1. If you only make love once a month, and then they are long sessions no wonder she has pains. Her insides are not used to being stretched or banged on anymore. If you increase the frequency, and go for shorter, gentler sessions, her body may adapt to you.

2. Or she could have a cyst, tumor, or something else going on inside.

Get her to a gynecologist and find out if her insides are alright and then proceed from there.


----------



## Flood Light Forty

EleGirl said:


> How long have the two of you been married?
> 
> Do you have any children?
> 
> How old are the two of you?
> 
> Has she seen a doctor about the pain?


No children. She is unable.
We are in our late 40s




Araucaria said:


> 1. If you only make love once a month, and then they are long sessions no wonder she has pains. Her insides are not used to being stretched or banged on anymore. If you increase the frequency, and go for shorter, gentler sessions, her body may adapt to you.
> 
> 2. Or she could have a cyst, tumor, or something else going on inside.
> 
> Get her to a gynecologist and find out if her insides are alright and then proceed from there.


She does have the occasional cyst, but no other issues according to the doctor.

This is different. She never wants to now. Even with large amounts of lube, we have issues.

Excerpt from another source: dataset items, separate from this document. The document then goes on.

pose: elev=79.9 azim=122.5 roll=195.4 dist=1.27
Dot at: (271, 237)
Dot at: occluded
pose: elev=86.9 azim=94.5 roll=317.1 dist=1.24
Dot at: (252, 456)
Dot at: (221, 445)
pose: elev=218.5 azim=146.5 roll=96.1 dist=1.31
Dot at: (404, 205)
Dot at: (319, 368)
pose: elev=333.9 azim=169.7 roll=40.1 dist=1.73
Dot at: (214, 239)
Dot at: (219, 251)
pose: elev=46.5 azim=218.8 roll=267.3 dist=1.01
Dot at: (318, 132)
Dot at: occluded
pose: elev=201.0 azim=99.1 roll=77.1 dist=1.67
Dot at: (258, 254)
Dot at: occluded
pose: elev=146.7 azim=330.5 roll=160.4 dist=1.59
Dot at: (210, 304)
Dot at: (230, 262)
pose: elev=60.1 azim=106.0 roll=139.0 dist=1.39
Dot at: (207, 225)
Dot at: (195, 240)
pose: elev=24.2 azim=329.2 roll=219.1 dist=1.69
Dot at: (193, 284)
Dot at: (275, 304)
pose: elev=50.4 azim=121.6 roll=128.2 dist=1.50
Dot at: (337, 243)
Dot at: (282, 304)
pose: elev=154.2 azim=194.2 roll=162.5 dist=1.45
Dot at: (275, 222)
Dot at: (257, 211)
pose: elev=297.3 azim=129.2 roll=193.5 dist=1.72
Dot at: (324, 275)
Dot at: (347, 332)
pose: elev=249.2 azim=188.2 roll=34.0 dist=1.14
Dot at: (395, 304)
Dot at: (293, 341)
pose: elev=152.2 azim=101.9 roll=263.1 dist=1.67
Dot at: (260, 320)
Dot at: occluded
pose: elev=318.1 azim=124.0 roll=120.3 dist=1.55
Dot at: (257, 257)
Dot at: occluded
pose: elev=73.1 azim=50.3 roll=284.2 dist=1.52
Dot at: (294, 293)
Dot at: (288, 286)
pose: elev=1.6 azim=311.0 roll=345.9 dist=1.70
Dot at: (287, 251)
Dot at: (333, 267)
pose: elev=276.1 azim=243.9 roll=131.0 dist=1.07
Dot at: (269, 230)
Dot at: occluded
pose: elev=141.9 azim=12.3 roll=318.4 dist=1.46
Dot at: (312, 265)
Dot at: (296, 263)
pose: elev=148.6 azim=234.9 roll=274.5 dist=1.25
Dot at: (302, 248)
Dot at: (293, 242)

I honestly don't think it's painful for her at this point. I think it has just became a go to excuse. She treats me different lately. She seems cold and distant, but says nothing is wrong.


----------



## sokillme

Flood Light Forty said:


> Our sex life has declined greatly. We do it maybe once per month. It always ends with her crying because she has pains after going for more than 30 minutes.


What kind of crying? Emotional crying? Or tears in her eyes because of the pain crying?


----------



## EleGirl

She should see a doctor about this. It could be something to do with menopause.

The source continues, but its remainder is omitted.